We would like you to have:

• A degree in Pharmacy, Chemistry, or a related field (postgraduate specialization preferred).
• 1- 3 years of experience in QC, QA, or Manufacturing Specialist or external consultant in the pharmaceutical industry with experience in conducting Nitrosamine risk, root‑cause analysis, stability studies, nitrosamine mitigation strategies (e.g., scavengers).
• Solid knowledge in GMP, HPLC‑MS, GLPs, Pharmacopoeias and ICH guidelines.
• A strong foundation in toxicology principles and regulatory frameworks is highly valued.
• A highly analytical mindset, strong problem‑solving capabilities, quality orientation, attention to detail, and the ability to work independently with scientific rigor.
• Comfort working with scientific and technical documentation and tools such as MS Office and LIMS.
• The ability to collaborate across geographies and thrive in multicultural environments.
• Proficient English and availability to travel up to 10%.

ABOUT US

Neuraxpharm is a leading European specialty pharmaceutical company focused on the treatment of the central nervous system (CNS), including both psychiatric and neurological disorders. It has a unique understanding of the CNS market built over 35 years.

Neuraxpharm is constantly innovating, with new products and solutions to address unmet patient needs and is expanding its portfolio through its pipeline and acquisitions.

The company has c. 1,000 employees and develops and commercializes CNS products through a direct presence in more than 20 countries in Europe, two in Latin America, one in the Middle East and globally via partners in more than 50 countries. Neuraxpharm is backed by funds advised by Permira.

Neuraxpharm manufactures many of its pharmaceutical products at Neuraxpharm Pharmaceuticals in Spain.

Be part of the team where you can count on us to deliver:

• Individual Professional development in a leading European pharmaceutical company with an ambitious international growth strategy.
• Attractive remuneration according to the experience and skills provided.
• An inspiring leadership team that drives performance.
• An inclusive culture promoting diversity across the teams that will inspire you every day with a passionate, dynamic, a result focused and an expert & excellent team!

Interested in knowing more?

Have a look at what Neuraxpharm culture represents and what makes us a great place to work: www.neuraxpharm.com

If you want to join us, this is your opportunity!

WE COUNT ON YOU, YOU COUNT ON US

At Neuraxpharm’s we ensure an inclusive, diverse, safe and respectful work environment for everyone in its organization. As we care for our people as much as we do for our patients, we are committed to guaranteeing a healthy, inclusive and equal opportunity workplace that enables employees to develop their professional potential, while ensuring their individual and collective satisfaction.

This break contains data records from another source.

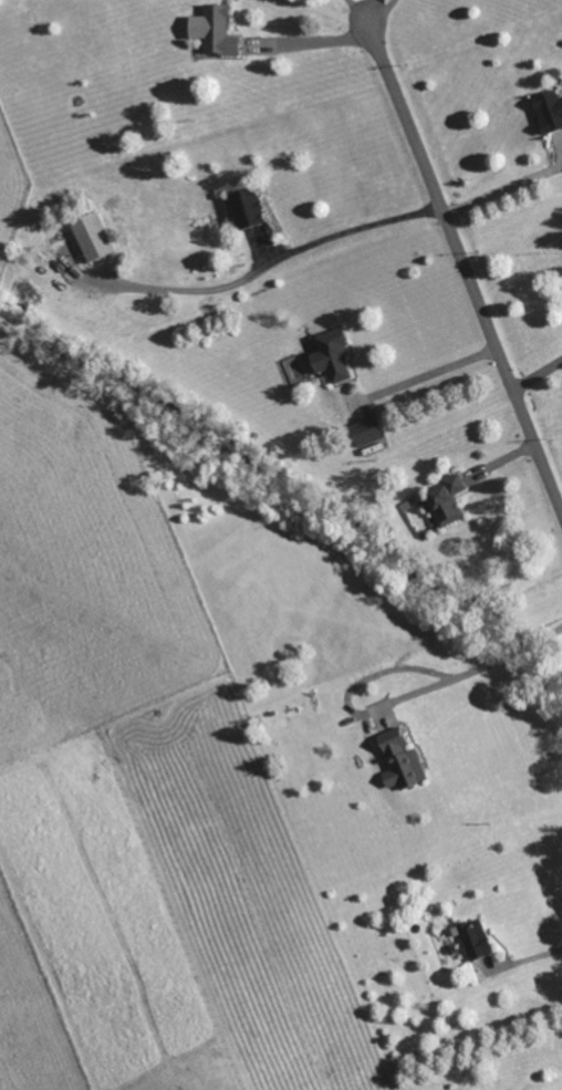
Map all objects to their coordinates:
road: (360, 13)
road: (385, 14)
building: (217, 29)
road: (312, 41)
building: (550, 110)
road: (505, 193)
building: (249, 206)
building: (94, 236)
road: (467, 265)
road: (253, 272)
building: (335, 355)
road: (434, 376)
road: (539, 379)
building: (369, 430)
building: (450, 499)
road: (506, 657)
road: (349, 703)
building: (402, 759)
building: (478, 938)
road: (525, 964)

We are guided by a Diversity & Inclusion policy to ensure a business culture based on the principles of diversity, equality and inclusion. Our policy complies with European legal regulations and includes the necessary standards, processes and measures to be taken in the event of discrimination or harassment against any employee of the company.

We embrace and promote different cultures, gender identities, seniorities, ages and mindsets within the workplace, to bring different perspectives, styles and experiences to our business.